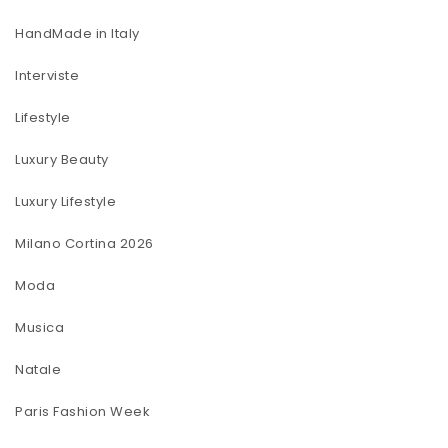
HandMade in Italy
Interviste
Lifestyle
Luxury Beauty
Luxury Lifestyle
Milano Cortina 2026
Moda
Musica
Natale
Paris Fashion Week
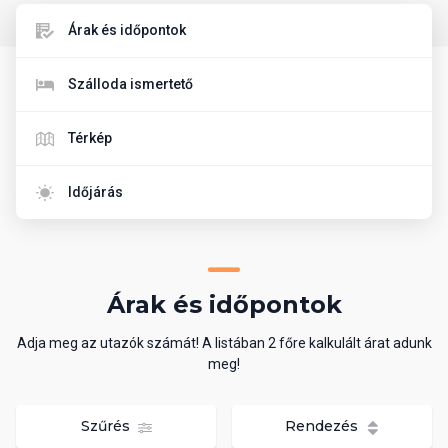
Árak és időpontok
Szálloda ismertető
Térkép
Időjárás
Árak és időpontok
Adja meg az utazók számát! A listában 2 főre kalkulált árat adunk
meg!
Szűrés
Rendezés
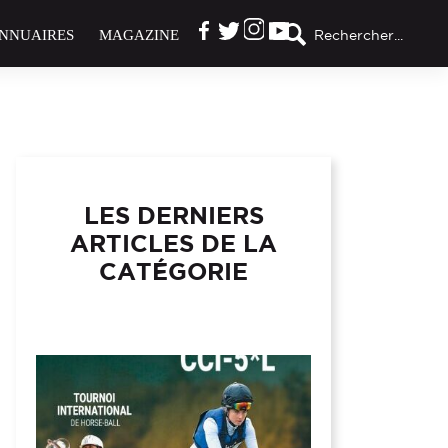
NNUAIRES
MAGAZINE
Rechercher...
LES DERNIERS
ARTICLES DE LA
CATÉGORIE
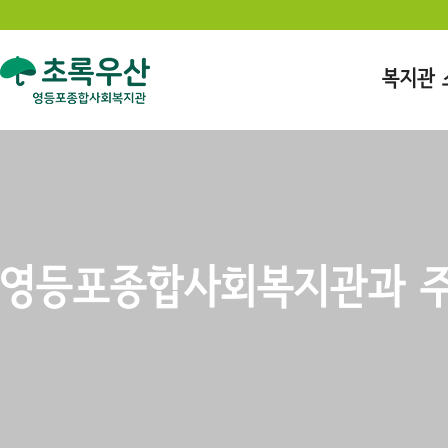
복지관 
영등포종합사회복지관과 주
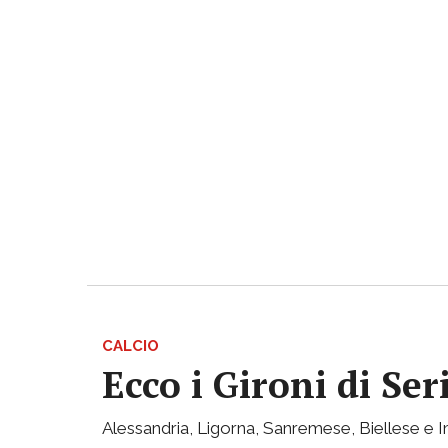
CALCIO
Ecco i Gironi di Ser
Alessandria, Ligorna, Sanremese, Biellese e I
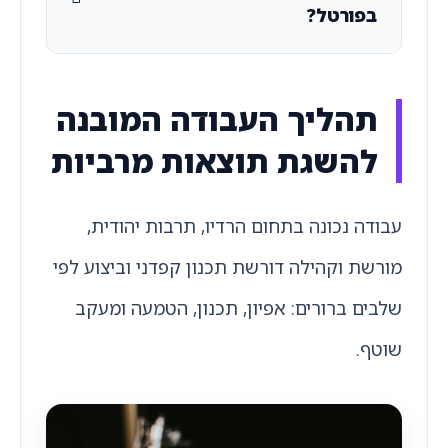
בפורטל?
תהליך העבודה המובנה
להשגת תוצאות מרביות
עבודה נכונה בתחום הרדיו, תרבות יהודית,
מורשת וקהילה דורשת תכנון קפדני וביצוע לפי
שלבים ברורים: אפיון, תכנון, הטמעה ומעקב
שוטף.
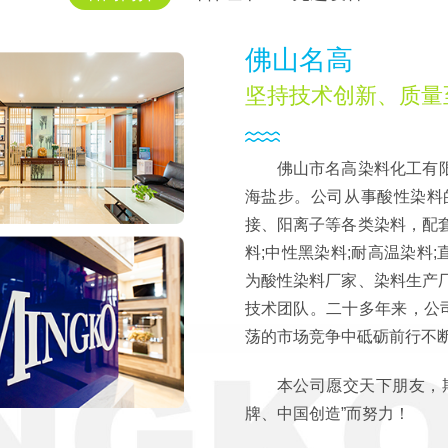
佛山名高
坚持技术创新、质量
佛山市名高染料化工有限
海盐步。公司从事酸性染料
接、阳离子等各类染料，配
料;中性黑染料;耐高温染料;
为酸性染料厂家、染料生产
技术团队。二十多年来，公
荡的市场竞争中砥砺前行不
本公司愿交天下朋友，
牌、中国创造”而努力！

+-------+

For each line above, output its wording exactly and leave out any picture.

▶ Finished task
HandMade in Italy
Interviste
Lifestyle
Luxury Beauty
Luxury Lifestyle
Milano Cortina 2026
Moda
Musica
Natale
Paris Fashion Week
Árak és időpontok
Szálloda ismertető
Térkép
Időjárás
Árak és időpontok
Adja meg az utazók számát! A listában 2 főre kalkulált árat adunk
meg!
Szűrés
Rendezés
NNUAIRES
MAGAZINE
Rechercher...
LES DERNIERS
ARTICLES DE LA
CATÉGORIE
복지관 
영등포종합사회복지관과 주
CALCIO
Ecco i Gironi di Ser
Alessandria, Ligorna, Sanremese, Biellese e I
בפורטל?
תהליך העבודה המובנה
להשגת תוצאות מרביות
עבודה נכונה בתחום הרדיו, תרבות יהודית,
מורשת וקהילה דורשת תכנון קפדני וביצוע לפי
שלבים ברורים: אפיון, תכנון, הטמעה ומעקב
שוטף.
佛山名高
坚持技术创新、质量
佛山市名高染料化工有限
海盐步。公司从事酸性染料
接、阳离子等各类染料，配
料;中性黑染料;耐高温染料;
为酸性染料厂家、染料生产
技术团队。二十多年来，公
荡的市场竞争中砥砺前行不
本公司愿交天下朋友，
牌、中国创造”而努力！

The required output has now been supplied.